** WORK REQUEST **
Take the entries below and reproduce exactly the portion that begins at the line containing "Then the parked car [321,292,357,306]." and ends at the line containing "447, 269, 592)", keeping both ends, dropping pictures, and adding nothing else.

#### SOURCE INFORMATION ####

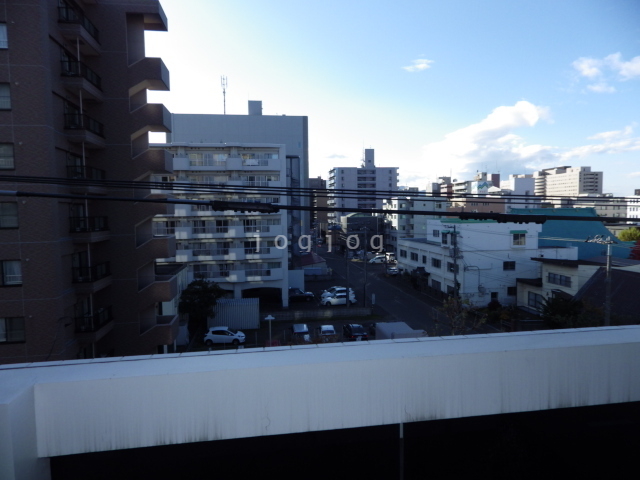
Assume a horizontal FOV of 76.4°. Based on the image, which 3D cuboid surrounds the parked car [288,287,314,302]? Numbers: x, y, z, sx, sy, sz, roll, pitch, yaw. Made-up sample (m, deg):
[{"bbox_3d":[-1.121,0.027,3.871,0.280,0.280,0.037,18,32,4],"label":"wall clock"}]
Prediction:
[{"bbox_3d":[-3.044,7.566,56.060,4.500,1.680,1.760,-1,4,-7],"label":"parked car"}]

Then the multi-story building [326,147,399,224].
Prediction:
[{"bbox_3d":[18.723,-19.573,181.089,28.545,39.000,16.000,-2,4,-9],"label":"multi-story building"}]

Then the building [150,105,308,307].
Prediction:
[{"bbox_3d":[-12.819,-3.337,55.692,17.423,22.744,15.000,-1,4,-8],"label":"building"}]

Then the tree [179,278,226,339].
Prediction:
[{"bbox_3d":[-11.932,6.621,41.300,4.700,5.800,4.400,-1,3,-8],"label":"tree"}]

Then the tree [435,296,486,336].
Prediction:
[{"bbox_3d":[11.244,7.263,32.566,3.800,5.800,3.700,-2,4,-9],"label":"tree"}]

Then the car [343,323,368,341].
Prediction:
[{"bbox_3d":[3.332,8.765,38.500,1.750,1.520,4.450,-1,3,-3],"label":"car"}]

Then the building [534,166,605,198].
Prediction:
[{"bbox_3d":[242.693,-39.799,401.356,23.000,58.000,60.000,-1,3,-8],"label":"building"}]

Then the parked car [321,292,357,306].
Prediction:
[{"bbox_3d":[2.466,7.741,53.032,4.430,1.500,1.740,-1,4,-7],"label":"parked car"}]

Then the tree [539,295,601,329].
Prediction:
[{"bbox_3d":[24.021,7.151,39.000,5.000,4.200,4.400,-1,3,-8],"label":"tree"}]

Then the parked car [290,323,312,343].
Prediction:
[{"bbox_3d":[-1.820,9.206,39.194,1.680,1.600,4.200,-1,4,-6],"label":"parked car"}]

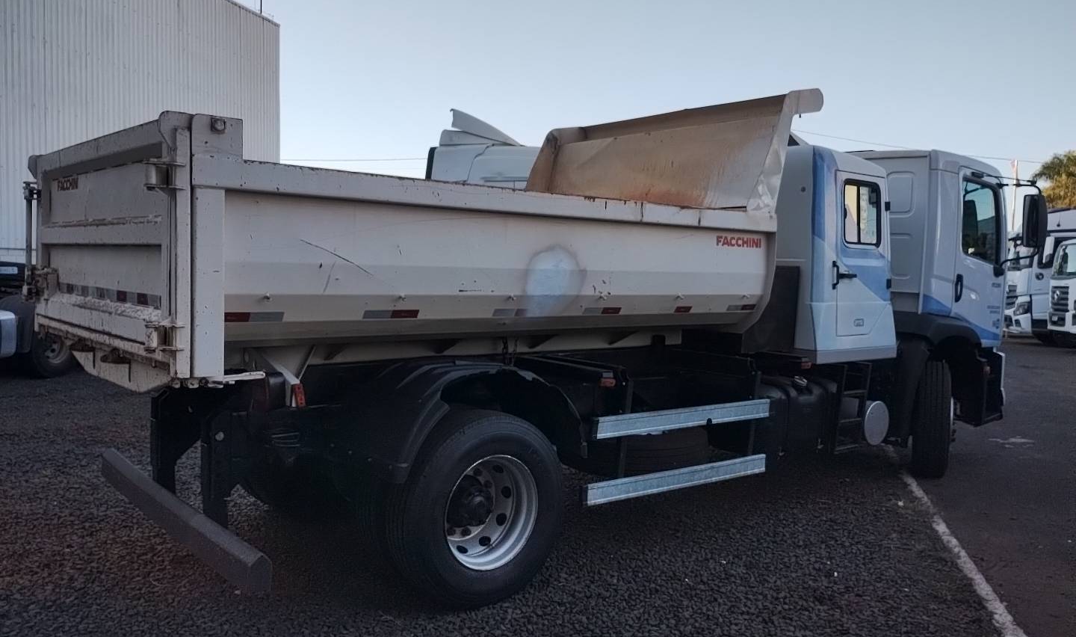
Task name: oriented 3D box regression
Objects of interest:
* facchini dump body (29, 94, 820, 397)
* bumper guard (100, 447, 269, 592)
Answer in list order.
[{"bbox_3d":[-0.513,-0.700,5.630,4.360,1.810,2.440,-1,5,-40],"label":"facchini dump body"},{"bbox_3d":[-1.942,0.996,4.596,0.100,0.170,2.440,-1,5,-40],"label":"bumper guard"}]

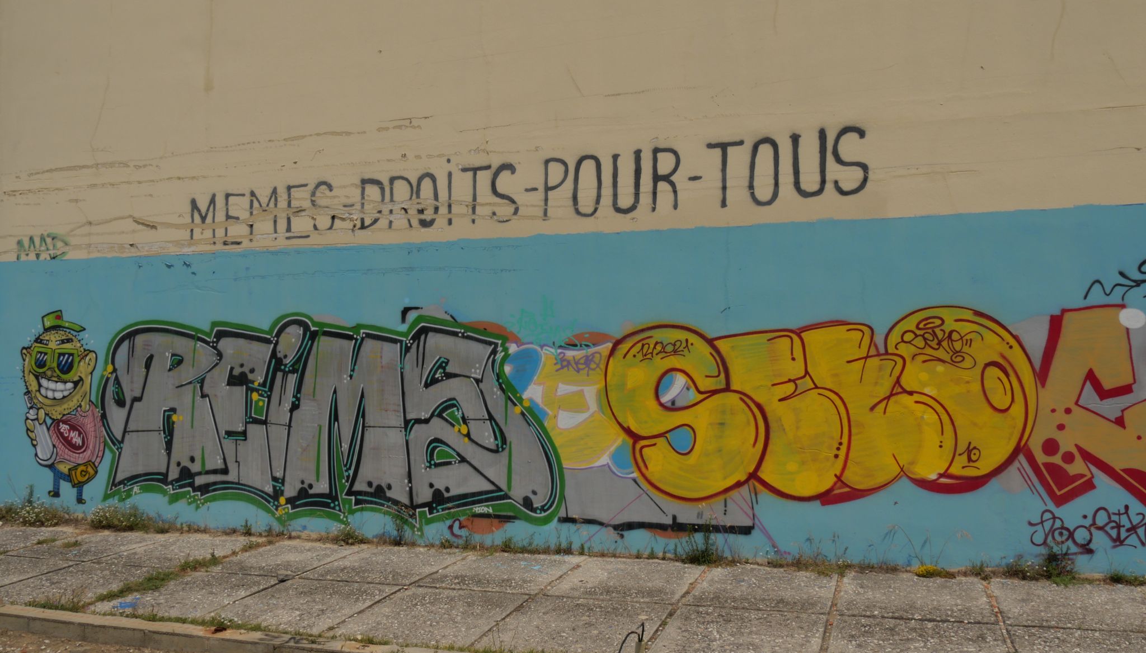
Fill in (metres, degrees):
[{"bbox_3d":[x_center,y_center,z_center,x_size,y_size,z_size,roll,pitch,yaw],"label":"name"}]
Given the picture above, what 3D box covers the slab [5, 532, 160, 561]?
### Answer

####

** ANSWER BOX **
Then the parked car [321,292,357,306].
Prediction:
[{"bbox_3d":[2.466,7.741,53.032,4.430,1.500,1.740,-1,4,-7],"label":"parked car"}]

Then the tree [539,295,601,329].
Prediction:
[{"bbox_3d":[24.021,7.151,39.000,5.000,4.200,4.400,-1,3,-8],"label":"tree"}]

Then the parked car [290,323,312,343].
Prediction:
[{"bbox_3d":[-1.820,9.206,39.194,1.680,1.600,4.200,-1,4,-6],"label":"parked car"}]

Task name: oriented 3D box regression
Objects of interest:
* facchini dump body (29, 94, 820, 397)
* bumper guard (100, 447, 269, 592)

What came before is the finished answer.